NASCAR Bristol Notebook: Kyle Busch Looking For Record Third Straight Weekend Sweep

(NASCAR Wire Service)

Reid Spencer ~ NASCAR Wire Service

Kyle Busch (Photo: Patrick Smith/Getty Images for NASCAR)

Kyle Busch (Photo: Patrick Smith/Getty Images for NASCAR)

BRISTOL, Tenn. – Kyle Busch likes his chances.

Last week at Texas Motor Speedway, the reigning NASCAR Sprint Cup Series champion swept the XFINITY Series and Cup races — a week after winning both the Camping World Truck Series and Cup races at Martinsville Speedway.

Busch and Harry Gant are the only drivers to have swept consecutive NASCAR weekends, a feat Gant accomplished in 1991 at Richmond and Dover. No driver has ever swept three consecutive NASCAR weekends – yet.

But Busch think he has a realistic shot, even though he’ll have to win Saturday’s XFINITY Series race under a completely new Dash 4 Cash format featuring two 50-lap heat races and a 200-lap main event.

“Coming to Bristol, it’s been a really good place for me on the Truck side, the XFINITY side and on the Cup Series side,” Busch said. “But I think the XFINITY Series side – I’m not going to say it’s going to be easy as it’s going to be a little different this weekend with the heat races and things like that.

“If we can win a heat and then start up front for the feature and how the pit strategy plays out with it only being 200 laps and seeing what tire wear is all about here, I think we’ve got a really good shot there. Then of course we’ve got the 500 lapper (Food City 500 NSCS race) on Sunday (1 p.m. ET on FOX) and that’s going to be harder to figure out.”

Busch and crew chief Adam Stevens also have been preparing for Bristol, trying to eliminate the one deficiency in their performance in last August’s night race.

“We were good here last fall and led a lot of laps, we ran up front, and we weren’t very good on the long run, but Adam and I both went to work over the offseason and especially this week getting prepared for this weekend and knowing that we can come here with a better shot to win this one.

“I’d like to think that there’s a good shot to do it here, and then we’ll hopefully be talking about whether we can do it or not at Richmond. It would be a pretty good story.”

ANOTHER FIRST FOR CHASE ELLIOTT: BRISTOL IN A SPRINT CUP CAR

Fresh from the best finish of his fledgling NASCAR Sprint Cup Series career – a fifth-place showing at Texas last week – Chase Elliott continues his baptism by fire with his first competition in a Cup car at Bristol Motor Speedway.

That doesn’t mean, however, that Elliott has no experience at the super-fast .533-mile concrete oval. At age 17, he ran at Thunder Valley in the NASCAR Camping World Truck Series for the only time, winning the pole and finishing fifth.

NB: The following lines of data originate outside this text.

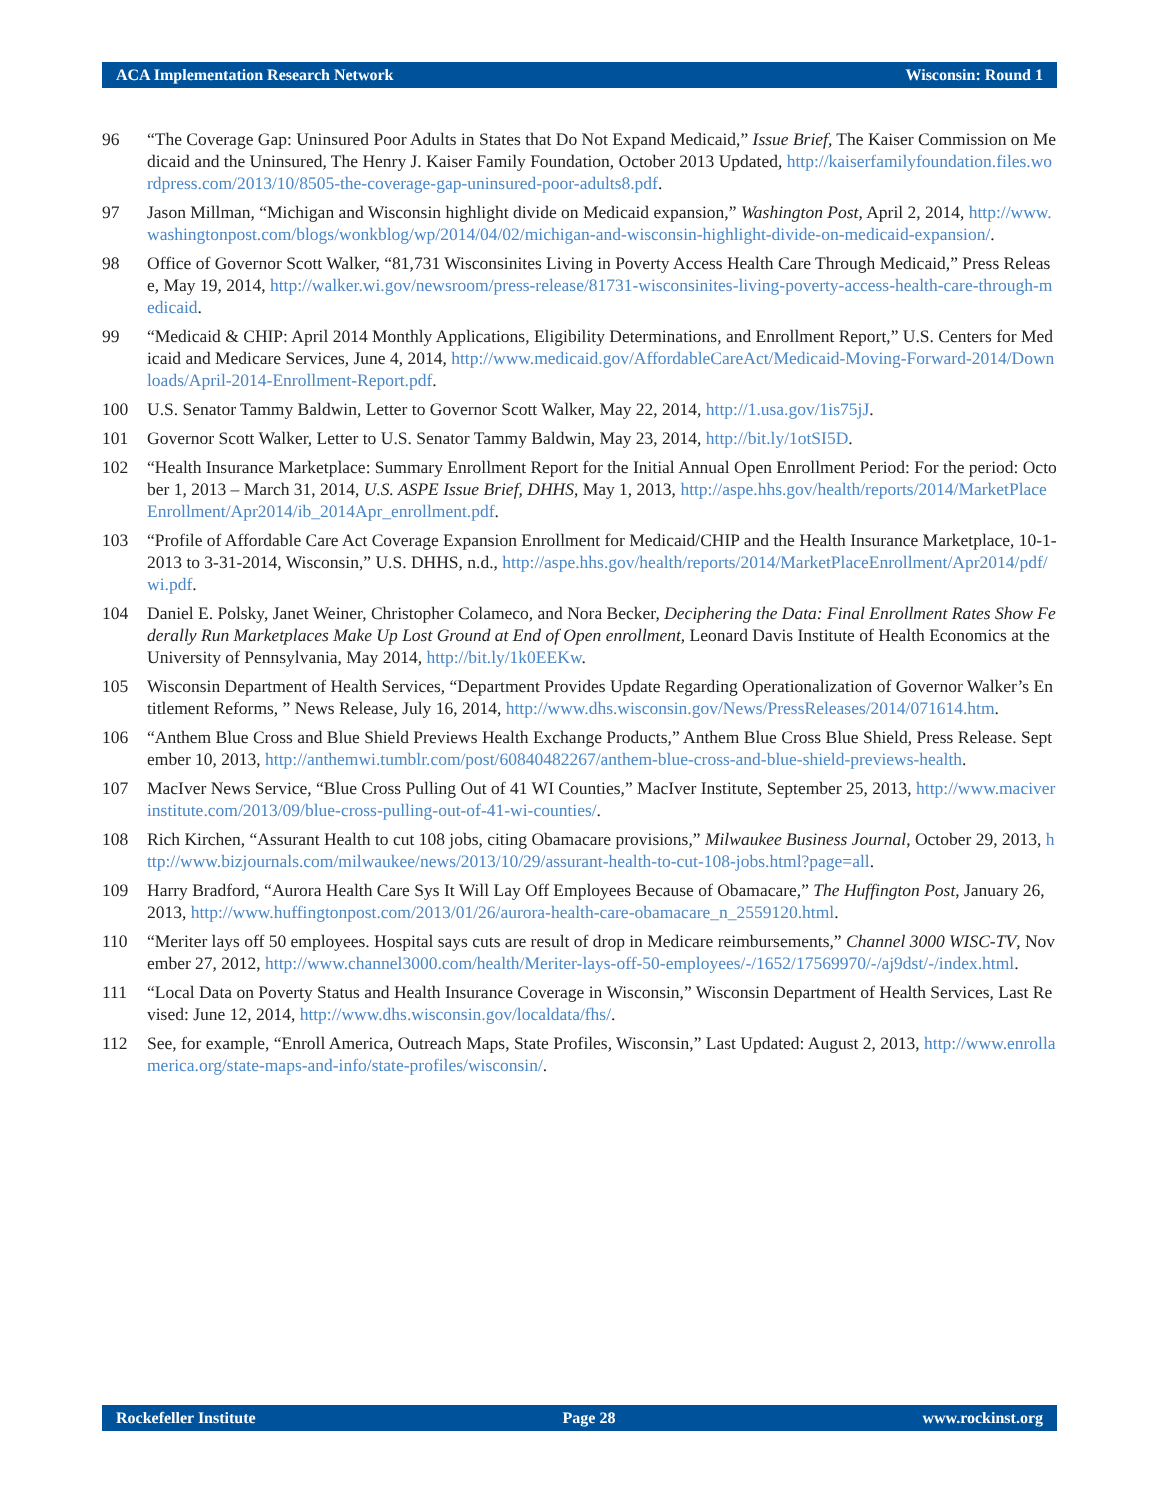ACA Implementation Research Network Wisconsin: Round 1
96 “The Coverage Gap: Uninsured Poor Adults in States that Do Not Expand Medicaid,” Issue Brief, The Kaiser Commission on Medicaid and the Uninsured, The Henry J. Kaiser Family Foundation, October 2013 Updated, http://kaiserfamilyfoundation.files.wordpress.com/2013/10/8505-the-coverage-gap-uninsured-poor-adults8.pdf.
97 Jason Millman, “Michigan and Wisconsin highlight divide on Medicaid expansion,” Washington Post, April 2, 2014, http://www.washingtonpost.com/blogs/wonkblog/wp/2014/04/02/michigan-and-wisconsin-highlight-divide-on-medicaid-expansion/.
98 Office of Governor Scott Walker, “81,731 Wisconsinites Living in Poverty Access Health Care Through Medicaid,” Press Release, May 19, 2014, http://walker.wi.gov/newsroom/press-release/81731-wisconsinites-living-poverty-access-health-care-through-medicaid.
99 “Medicaid & CHIP: April 2014 Monthly Applications, Eligibility Determinations, and Enrollment Report,” U.S. Centers for Medicaid and Medicare Services, June 4, 2014, http://www.medicaid.gov/AffordableCareAct/Medicaid-Moving-Forward-2014/Downloads/April-2014-Enrollment-Report.pdf.
100 U.S. Senator Tammy Baldwin, Letter to Governor Scott Walker, May 22, 2014, http://1.usa.gov/1is75jJ.
101 Governor Scott Walker, Letter to U.S. Senator Tammy Baldwin, May 23, 2014, http://bit.ly/1otSI5D.
102 “Health Insurance Marketplace: Summary Enrollment Report for the Initial Annual Open Enrollment Period: For the period: October 1, 2013 – March 31, 2014, U.S. ASPE Issue Brief, DHHS, May 1, 2013, http://aspe.hhs.gov/health/reports/2014/MarketPlaceEnrollment/Apr2014/ib_2014Apr_enrollment.pdf.
103 “Profile of Affordable Care Act Coverage Expansion Enrollment for Medicaid/CHIP and the Health Insurance Marketplace, 10-1-2013 to 3-31-2014, Wisconsin,” U.S. DHHS, n.d., http://aspe.hhs.gov/health/reports/2014/MarketPlaceEnrollment/Apr2014/pdf/wi.pdf.
104 Daniel E. Polsky, Janet Weiner, Christopher Colameco, and Nora Becker, Deciphering the Data: Final Enrollment Rates Show Federally Run Marketplaces Make Up Lost Ground at End of Open enrollment, Leonard Davis Institute of Health Economics at the University of Pennsylvania, May 2014, http://bit.ly/1k0EEKw.
105 Wisconsin Department of Health Services, “Department Provides Update Regarding Operationalization of Governor Walker’s Entitlement Reforms, ” News Release, July 16, 2014, http://www.dhs.wisconsin.gov/News/PressReleases/2014/071614.htm.
106 “Anthem Blue Cross and Blue Shield Previews Health Exchange Products,” Anthem Blue Cross Blue Shield, Press Release. September 10, 2013, http://anthemwi.tumblr.com/post/60840482267/anthem-blue-cross-and-blue-shield-previews-health.
107 MacIver News Service, “Blue Cross Pulling Out of 41 WI Counties,” MacIver Institute, September 25, 2013, http://www.maciverinstitute.com/2013/09/blue-cross-pulling-out-of-41-wi-counties/.
108 Rich Kirchen, “Assurant Health to cut 108 jobs, citing Obamacare provisions,” Milwaukee Business Journal, October 29, 2013, http://www.bizjournals.com/milwaukee/news/2013/10/29/assurant-health-to-cut-108-jobs.html?page=all.
109 Harry Bradford, “Aurora Health Care Sys It Will Lay Off Employees Because of Obamacare,” The Huffington Post, January 26, 2013, http://www.huffingtonpost.com/2013/01/26/aurora-health-care-obamacare_n_2559120.html.
110 “Meriter lays off 50 employees. Hospital says cuts are result of drop in Medicare reimbursements,” Channel 3000 WISC-TV, November 27, 2012, http://www.channel3000.com/health/Meriter-lays-off-50-employees/-/1652/17569970/-/aj9dst/-/index.html.
111 “Local Data on Poverty Status and Health Insurance Coverage in Wisconsin,” Wisconsin Department of Health Services, Last Revised: June 12, 2014, http://www.dhs.wisconsin.gov/localdata/fhs/.
112 See, for example, “Enroll America, Outreach Maps, State Profiles, Wisconsin,” Last Updated: August 2, 2013, http://www.enrollamerica.org/state-maps-and-info/state-profiles/wisconsin/.
Rockefeller Institute Page 28 www.rockinst.org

In four NASCAR XFINITY Series races at Bristol in 2014 and 2015, Elliott posted a best finish of third and a worst of ninth. So in five NASCAR national series starts at Bristol, Elliott has never finished outside the top 10, a streak he hopes to preserve in Sunday’s Food City 500.

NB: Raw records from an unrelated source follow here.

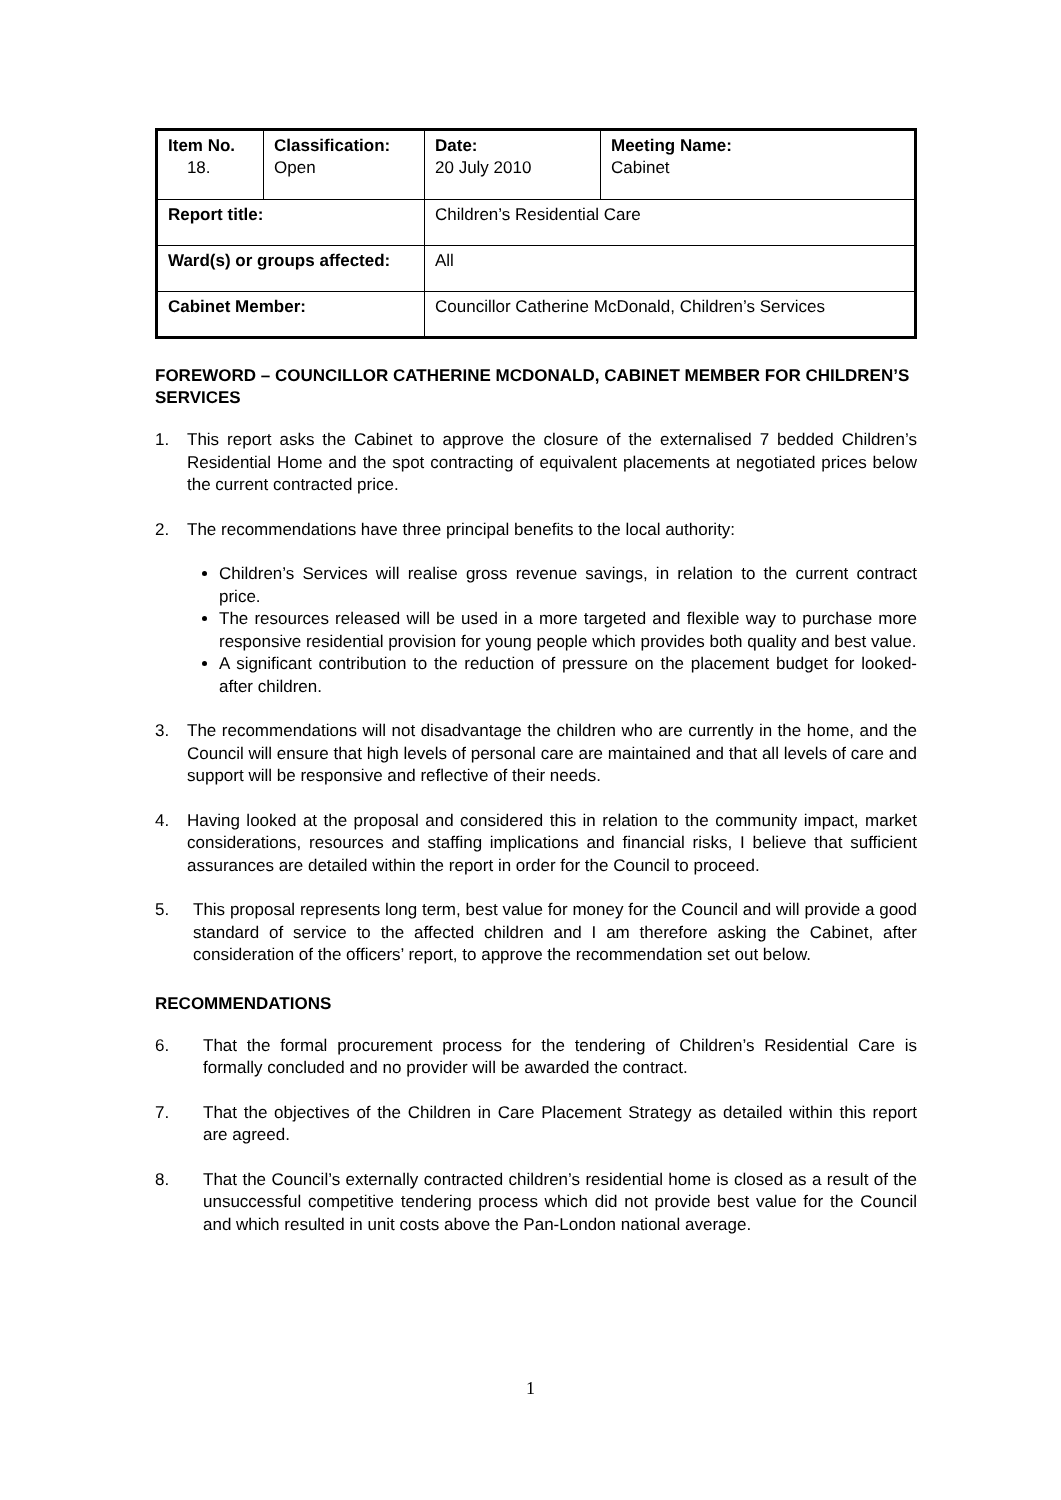| Item No. 18. | Classification: Open | Date: 20 July 2010 | Meeting Name: Cabinet |
| Report title: | | Children’s Residential Care | |
| Ward(s) or groups affected: | | All | |
| Cabinet Member: | | Councillor Catherine McDonald, Children’s Services | |
FOREWORD – COUNCILLOR CATHERINE MCDONALD, CABINET MEMBER FOR CHILDREN’S SERVICES
1. This report asks the Cabinet to approve the closure of the externalised 7 bedded Children’s Residential Home and the spot contracting of equivalent placements at negotiated prices below the current contracted price.
2. The recommendations have three principal benefits to the local authority:
Children’s Services will realise gross revenue savings, in relation to the current contract price.
The resources released will be used in a more targeted and flexible way to purchase more responsive residential provision for young people which provides both quality and best value.
A significant contribution to the reduction of pressure on the placement budget for looked-after children.
3. The recommendations will not disadvantage the children who are currently in the home, and the Council will ensure that high levels of personal care are maintained and that all levels of care and support will be responsive and reflective of their needs.
4. Having looked at the proposal and considered this in relation to the community impact, market considerations, resources and staffing implications and financial risks, I believe that sufficient assurances are detailed within the report in order for the Council to proceed.
5. This proposal represents long term, best value for money for the Council and will provide a good standard of service to the affected children and I am therefore asking the Cabinet, after consideration of the officers’ report, to approve the recommendation set out below.
RECOMMENDATIONS
6. That the formal procurement process for the tendering of Children’s Residential Care is formally concluded and no provider will be awarded the contract.
7. That the objectives of the Children in Care Placement Strategy as detailed within this report are agreed.
8. That the Council’s externally contracted children’s residential home is closed as a result of the unsuccessful competitive tendering process which did not provide best value for the Council and which resulted in unit costs above the Pan-London national average.
1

“I’m excited,” Elliott said on Friday morning before opening Cup practice. “What a cool place Bristol is. It’s a track I’ve always enjoyed coming to, to watch as a fan, and one that I certainly never wanted to miss watching at home. Very neat to be here and be here and be a part of the Cup Series race this weekend.

“We’ve had some good runs and some not so good runs on the XFINITY side. We ran a Truck race here and I think a Pro Cup race here. I’ve been fortunate enough to race here a handful of times over the past four or five years. Hopefully, we can take a little bit of that knowledge that we have gathered over those races and try to apply it this weekend.”

The Pro Cup race Elliott referenced was in 2010, when he was 14. He finished fifth. And in his lone NASCAR K&N Pro Series East race at Bristol in 2010, he ran 10th.

The experienced gained in those seven starts should stand Elliott in good stead when he lines up with the world’s best on Sunday.

AT BRISTOL, THE GROOVE IS SURE TO MOVE

In Friday’s opening NASCAR Sprint Cup Series practice at Bristol, there was no mistaking the fastest way around the .533-mile oval. Consistently, drivers ran their top speeds on the bottom of the track.

That runs contrary to the past few races at Bristol. Ever since the grinding of the top lane, the preferred line has been the outside.

Never fear, says driver Carl Edwards. The groove will move, either before or during Sunday’s Food City 500.

“I’m not exactly sure why,” Edwards said on Friday afternoon when asked why the bottom lane was best in practice. “There might be some slight differences with the Goodyear tires, but probably the best reason or most likely reason for that is that we haven’t put a lot of rubber down on the track yet, and it just seems like this place moves around a lot.

“We talked about it in practice. I don’t think that the race will be run on the bottom like that. I think it will really widen out, but I don’t know when it will happen. I don’t know if it will happen today or all the way where we might have to wait until Sunday for it.”